DATA BLOCK:
=======

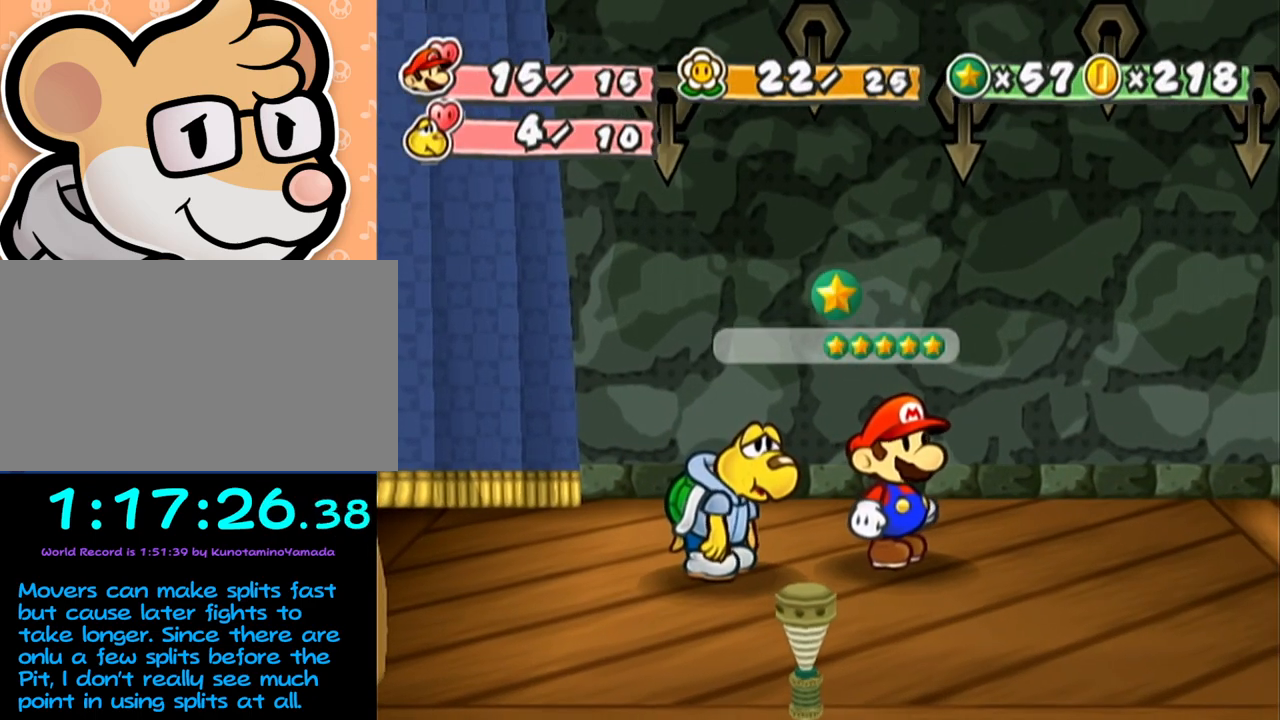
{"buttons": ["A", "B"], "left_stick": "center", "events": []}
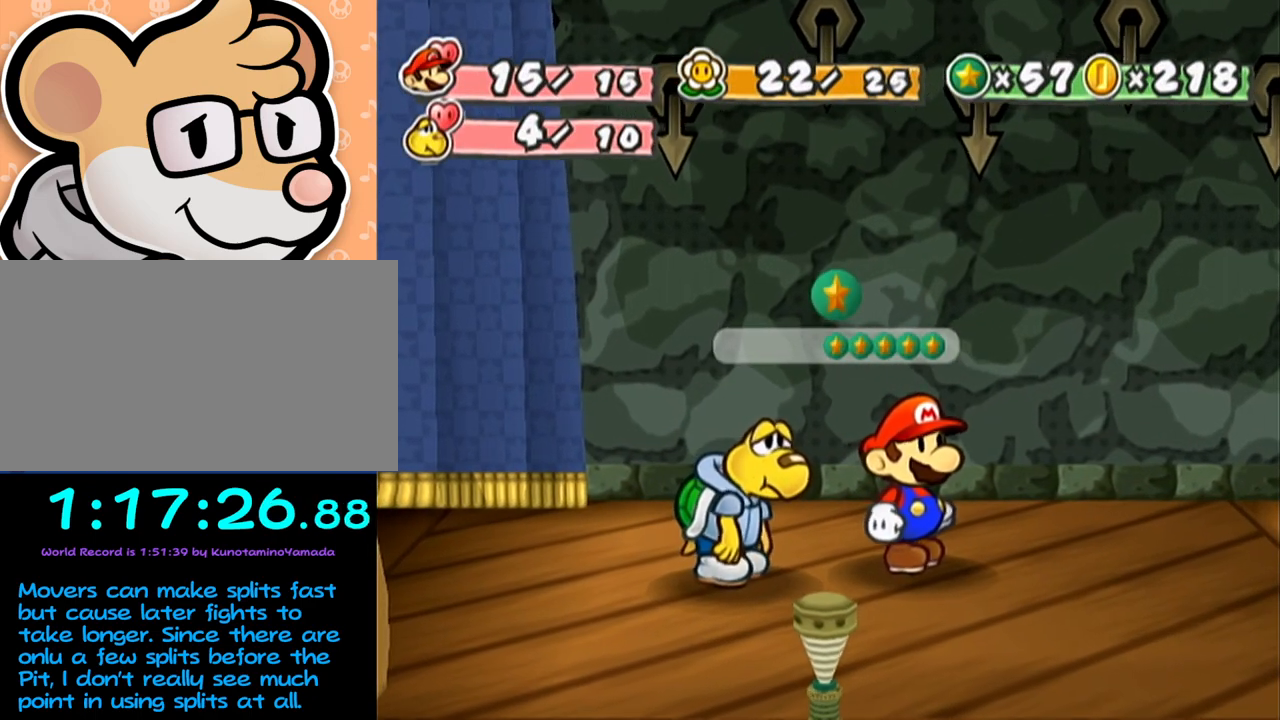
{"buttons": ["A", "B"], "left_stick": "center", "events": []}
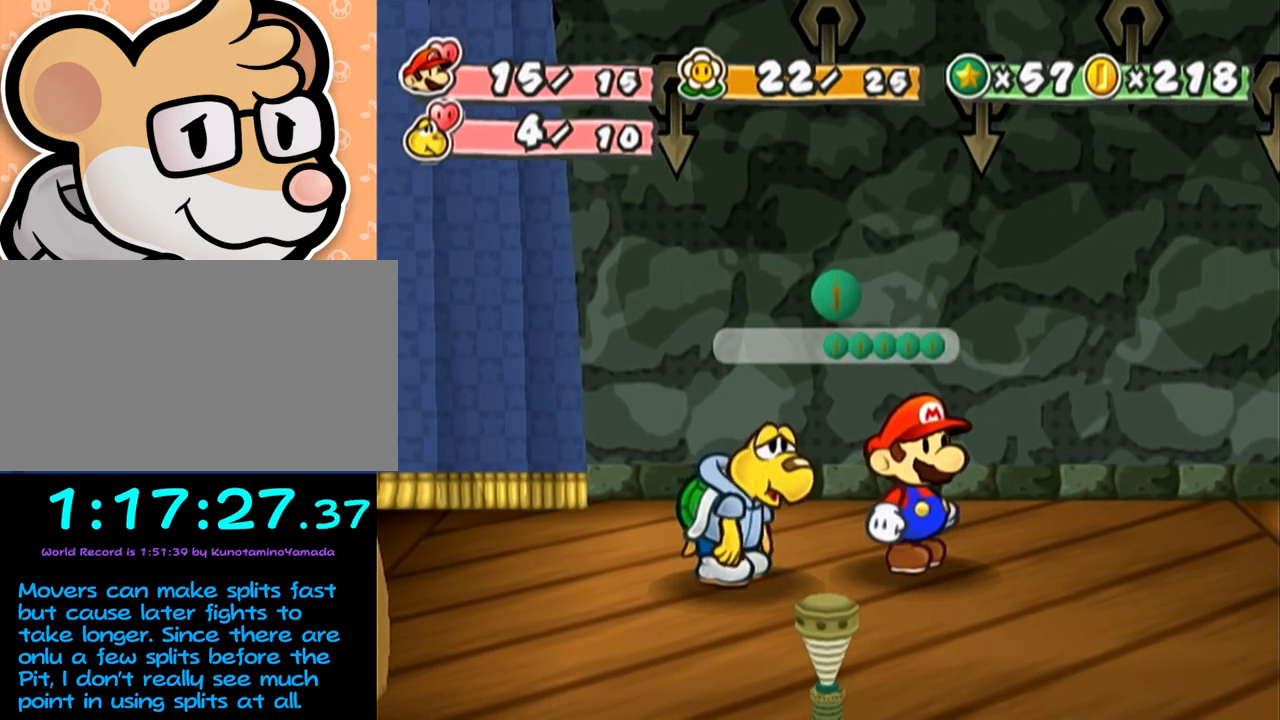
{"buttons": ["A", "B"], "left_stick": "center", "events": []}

=======

EXERCISE DESCRIPTION: Could you give the listing above again word for word, without any pictures?

SOLUTION:
{"buttons": ["A", "B"], "left_stick": "center", "events": []}
{"buttons": ["A", "B"], "left_stick": "center", "events": []}
{"buttons": ["A", "B"], "left_stick": "center", "events": []}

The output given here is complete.